For a 3D game the animation update mechanism would work differently, because at any time there is a relatively low number of animated objects (environments are traditionally static), so coding animation updates (where you basically update the matrices for all bones and pass them to vertex shader) can be done on Update(). In addition, animation in 3D games often involves animation controllers, such as the ragdoll controller which gives up control of bone matrices to the physics system (inverse kinematics is in the same category). In 2D games on the other hand, you just play "walking" animation and then animate sprite position using physics. All we care about is that animation stops or changes when we need it to - trying to sync individual frames perfectly is normally not worth the trouble.
I hear you. I have animated tiles in my current game but it works a little different, kind of a bit like the flyweight pattern.

Rather than have each tile in the (potentially large) map contain information about the tile directly, I have a std::vector<> of MapCell structures, one per each distinct type of tile.

The Map data itself is just a grid of ints that each index into this vector.
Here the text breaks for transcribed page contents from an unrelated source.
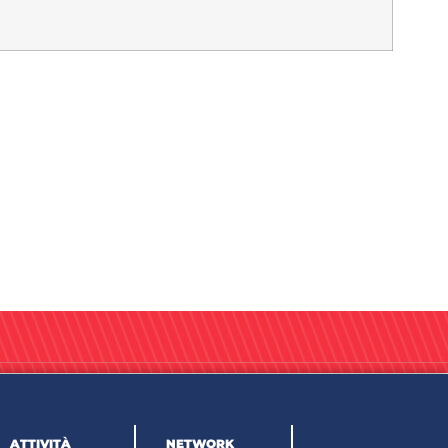
ATTIVITÀ
NETWORK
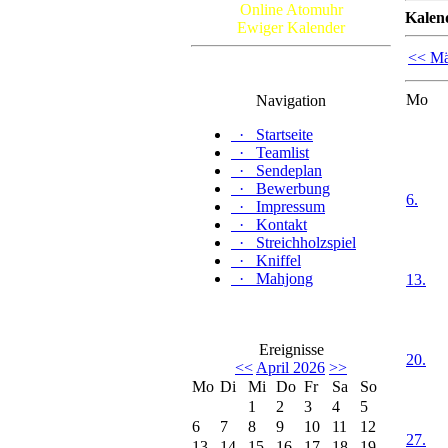
Online Atomuhr
Kalen
Ewiger Kalender
<< Mä
Mo
Navigation
·
Startseite
·
Teamlist
·
Sendeplan
·
Bewerbung
6.
·
Impressum
·
Kontakt
·
Streichholzspiel
·
Kniffel
·
Mahjong
13.
Ereignisse
20.
<<
April 2026
>>
Mo
Di
Mi
Do
Fr
Sa
So
1
2
3
4
5
6
7
8
9
10
11
12
27.
13
14
15
16
17
18
19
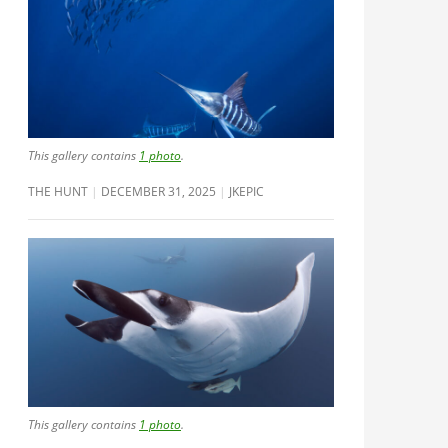
This gallery contains
1 photo
.
THE HUNT
DECEMBER 31, 2025
JKEPIC
This gallery contains
1 photo
.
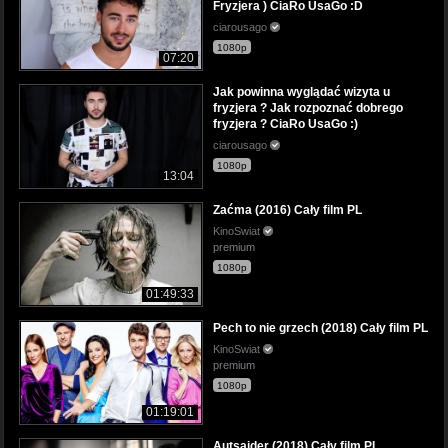
Fryzjera ) CiaRo UsaGo :D
ciarousago
1080p
07:20
Jak powinna wyglądać wizyta u
fryzjera ? Jak rozpoznać dobrego
fryzjera ? CiaRo UsaGo :)
ciarousago
1080p
13:04
Zaćma (2016) Cały film PL
KinoSwiat
premium
1080p
01:49:33
Pech to nie grzech (2018) Cały film PL
KinoSwiat
premium
1080p
01:19:01
Autsajder (2018) Cały film PL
When retrieving information from the Map about the tile at a particular location, I grab the int from the location in the map then use this to index into the MapCell in the std::vector.

In essence, each cell of the same type "shares" the attribute information in this vector.
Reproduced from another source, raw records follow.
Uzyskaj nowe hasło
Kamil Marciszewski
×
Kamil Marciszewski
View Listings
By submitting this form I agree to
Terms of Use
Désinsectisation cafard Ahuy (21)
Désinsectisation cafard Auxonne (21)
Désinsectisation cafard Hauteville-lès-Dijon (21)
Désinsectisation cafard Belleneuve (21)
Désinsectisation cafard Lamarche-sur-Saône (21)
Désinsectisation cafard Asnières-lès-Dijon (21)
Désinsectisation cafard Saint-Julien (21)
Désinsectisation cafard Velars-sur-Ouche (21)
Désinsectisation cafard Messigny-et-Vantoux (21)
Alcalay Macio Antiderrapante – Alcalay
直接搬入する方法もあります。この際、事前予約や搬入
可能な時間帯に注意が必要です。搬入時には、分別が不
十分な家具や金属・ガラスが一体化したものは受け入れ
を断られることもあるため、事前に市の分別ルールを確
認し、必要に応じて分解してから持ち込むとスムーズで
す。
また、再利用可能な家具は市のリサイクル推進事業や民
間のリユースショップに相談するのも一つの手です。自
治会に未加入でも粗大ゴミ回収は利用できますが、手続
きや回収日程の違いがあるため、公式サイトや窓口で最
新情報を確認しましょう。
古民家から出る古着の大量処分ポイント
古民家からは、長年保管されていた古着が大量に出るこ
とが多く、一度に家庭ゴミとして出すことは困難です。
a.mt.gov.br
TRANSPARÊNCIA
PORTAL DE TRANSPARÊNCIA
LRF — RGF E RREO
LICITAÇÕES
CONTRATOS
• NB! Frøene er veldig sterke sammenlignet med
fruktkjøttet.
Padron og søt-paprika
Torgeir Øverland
With animations, each MapCell structure contains an Animation instance and when the cell is drawn, the frame to use is gained by grabbing the int, indexing into the MapCell array and then querying the Animation instance for the frame.

Each game loop, I just run through the MapCell vector and call Update() on each Animation, so this is done once per type of cell, not once per actual cell.

Obviously this means each type of cell will have to run its animation in sync with all the others of the same type, but it avoids the issues you describe above, as well as making the map smaller and gives animated map tiles with a small overhead that is not related to the size of the map.

So we can go back to seperating update logic from render logic.

I can also then add additional attributes to each type of cell without it increasing the size of the map itself.
Yeah, this was actually on my todo list for the past two months, but I didn't realize this would also help with tile animation. I thought I would just have a function called Optimize() that the map editor would call when saving the user-edited map. All tiles would be saved in a 1D array, so then I would sort and remove duplicates, then re-point the 2D array of pointers to tiles. Currently my engine already uses 1D array of tiles and 2D array of tile pointers, so this would be the logical next step.

I also cache all the visible tiles for the camera, by "expanding" them to contain their pixel coordinates, changing all indexes to pointers, etc. So there would be no cache cost of accessing through pointers in the 2D array when drawing, and the whole visible tile cache would probably fit in the L1/L2.